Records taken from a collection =
»»

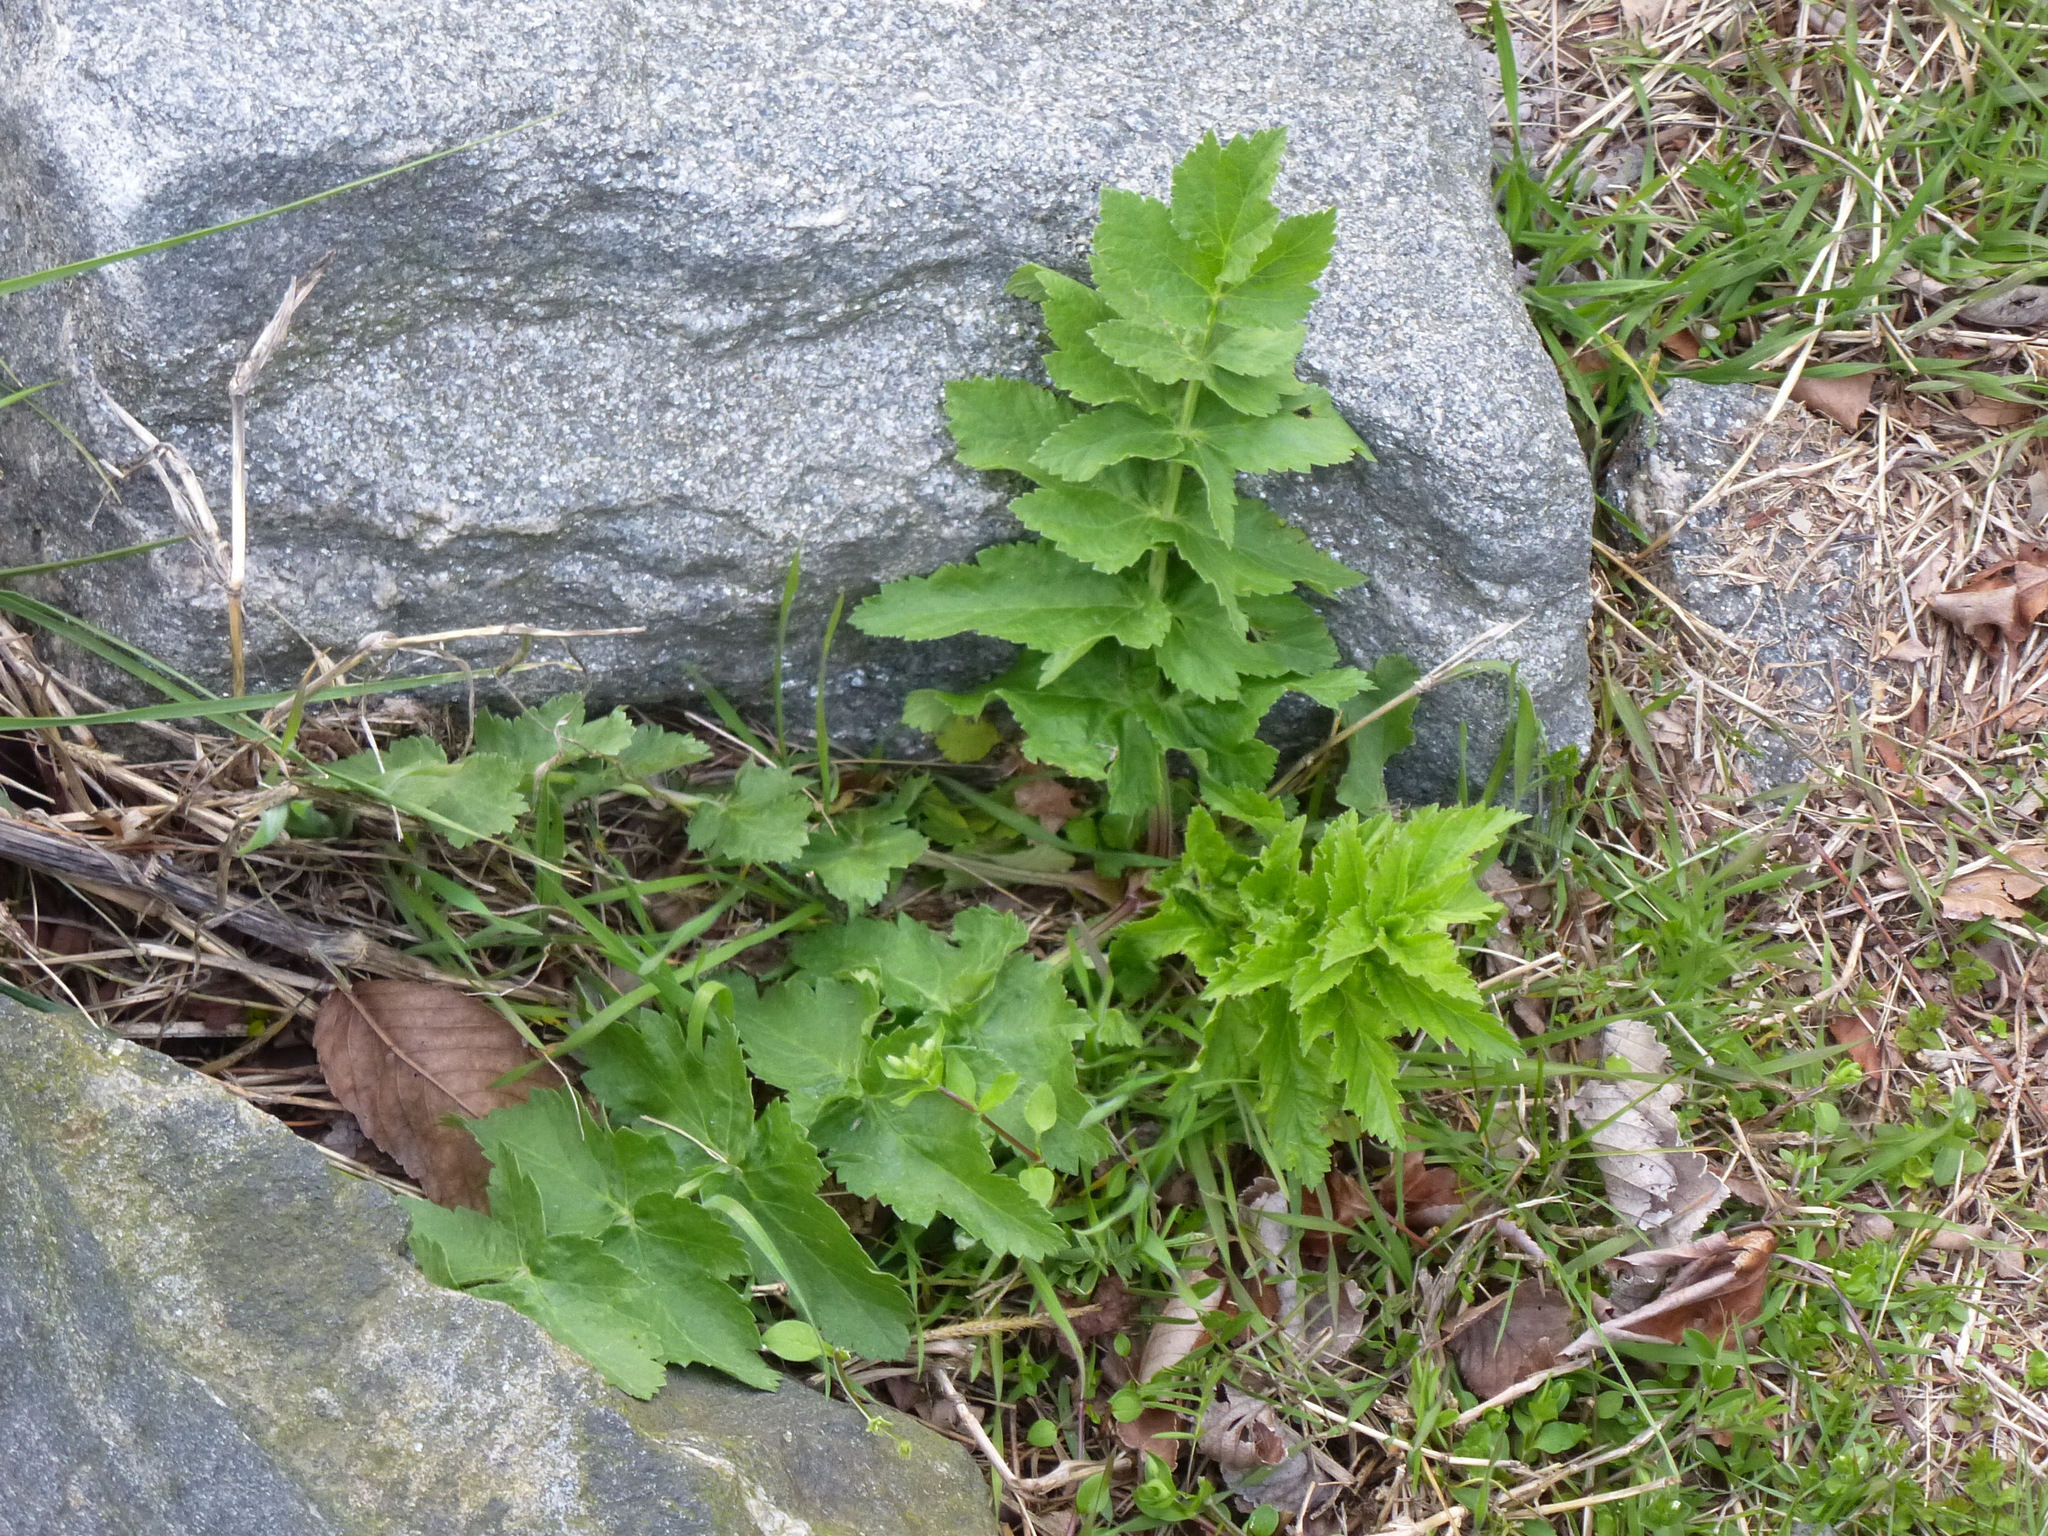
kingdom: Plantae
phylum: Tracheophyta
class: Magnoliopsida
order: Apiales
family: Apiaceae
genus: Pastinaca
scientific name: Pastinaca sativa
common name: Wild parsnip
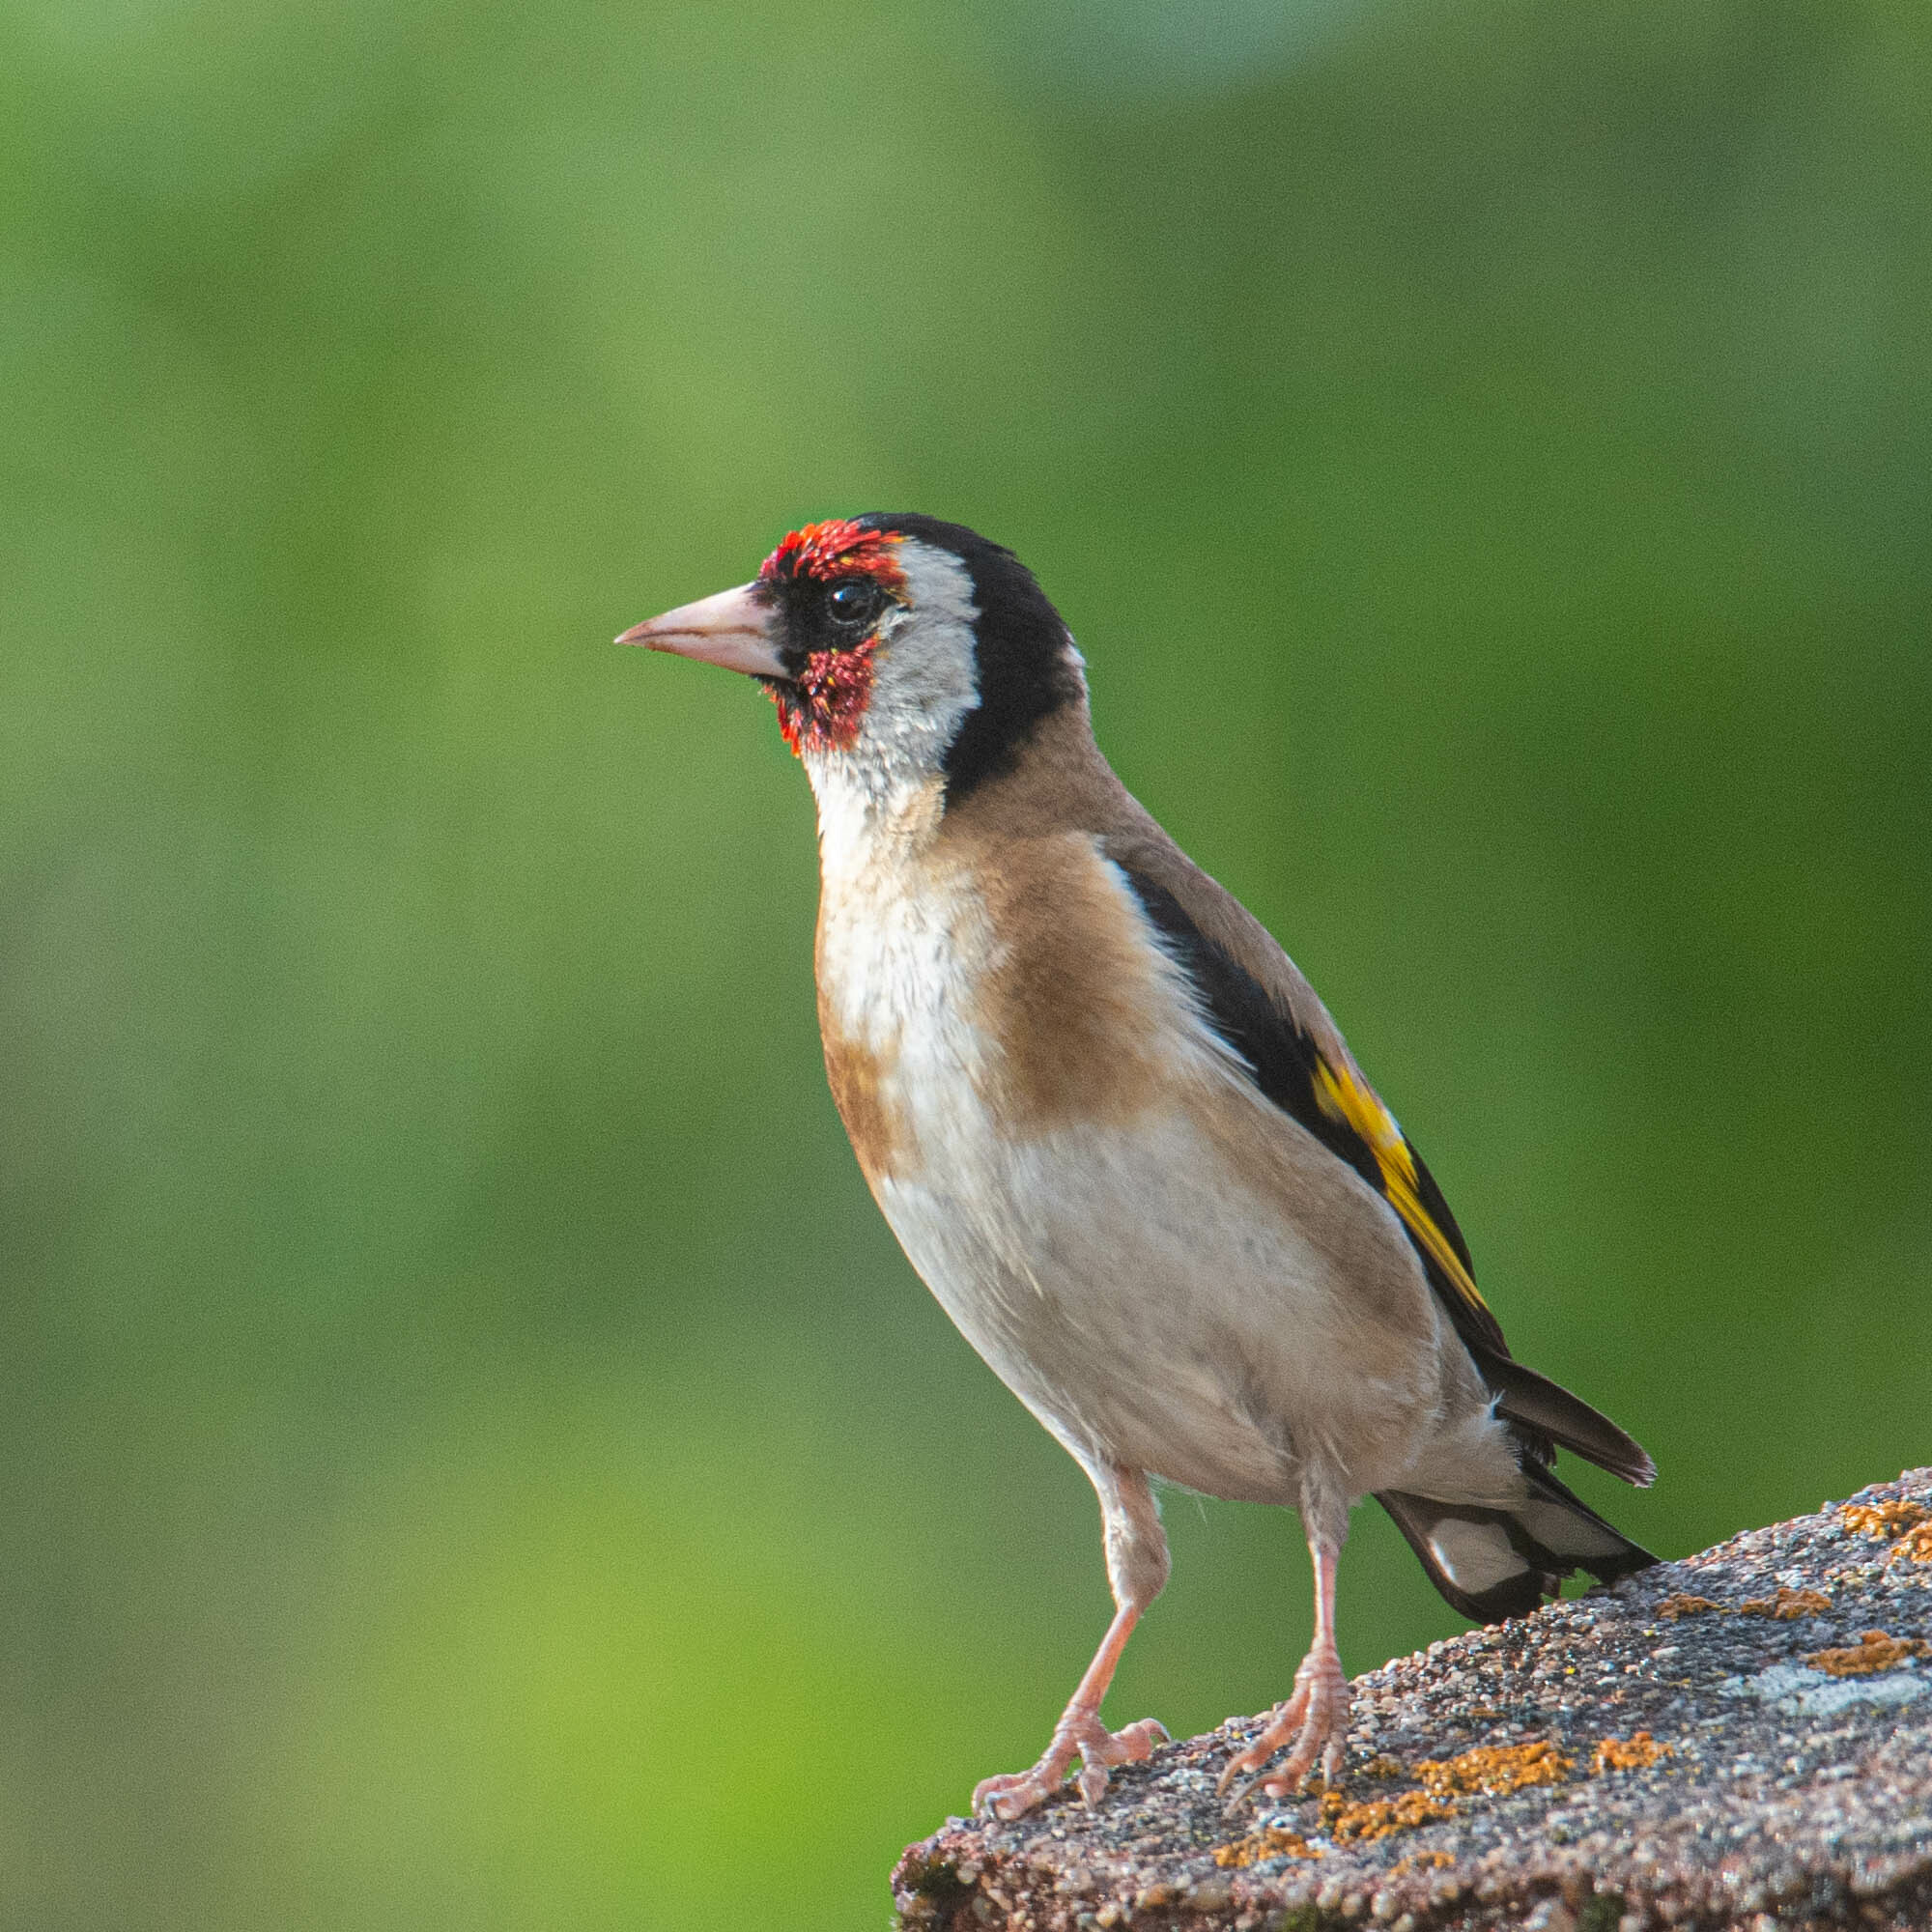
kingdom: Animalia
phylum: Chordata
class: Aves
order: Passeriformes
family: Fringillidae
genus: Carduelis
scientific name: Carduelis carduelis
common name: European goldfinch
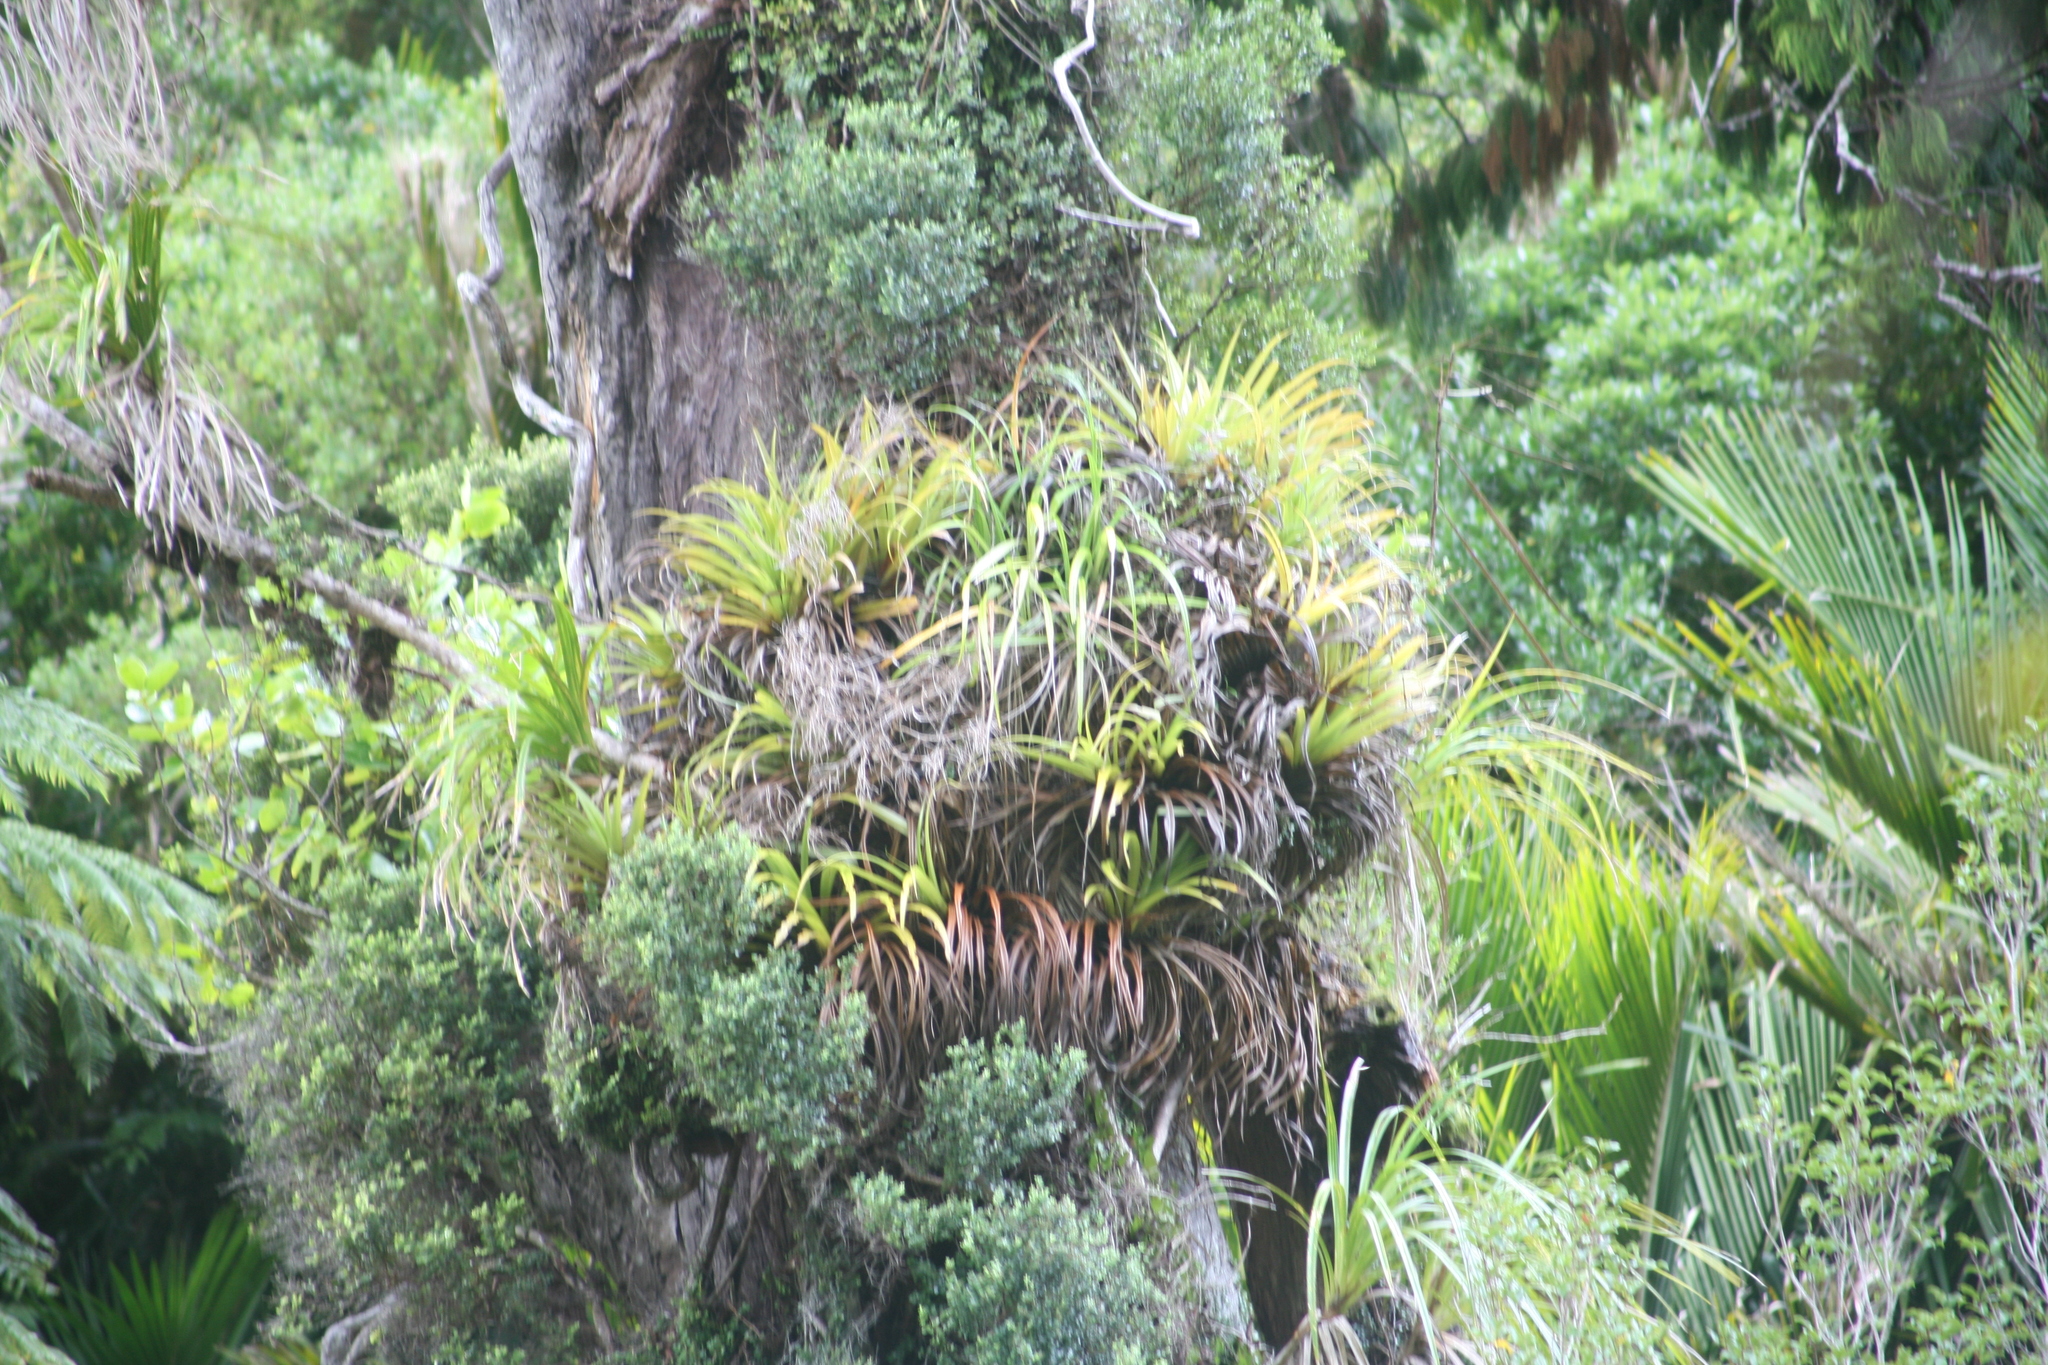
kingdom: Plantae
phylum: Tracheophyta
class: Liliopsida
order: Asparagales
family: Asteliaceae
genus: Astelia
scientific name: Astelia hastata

««

AIM OF THE TASK = Render every line of the items above as a JSON list of strings, one string per line, with blank lines skipped and the pictures left out.

REPLY =
[
  "kingdom: Plantae",
  "phylum: Tracheophyta",
  "class: Magnoliopsida",
  "order: Apiales",
  "family: Apiaceae",
  "genus: Pastinaca",
  "scientific name: Pastinaca sativa",
  "common name: Wild parsnip",
  "kingdom: Animalia",
  "phylum: Chordata",
  "class: Aves",
  "order: Passeriformes",
  "family: Fringillidae",
  "genus: Carduelis",
  "scientific name: Carduelis carduelis",
  "common name: European goldfinch",
  "kingdom: Plantae",
  "phylum: Tracheophyta",
  "class: Liliopsida",
  "order: Asparagales",
  "family: Asteliaceae",
  "genus: Astelia",
  "scientific name: Astelia hastata"
]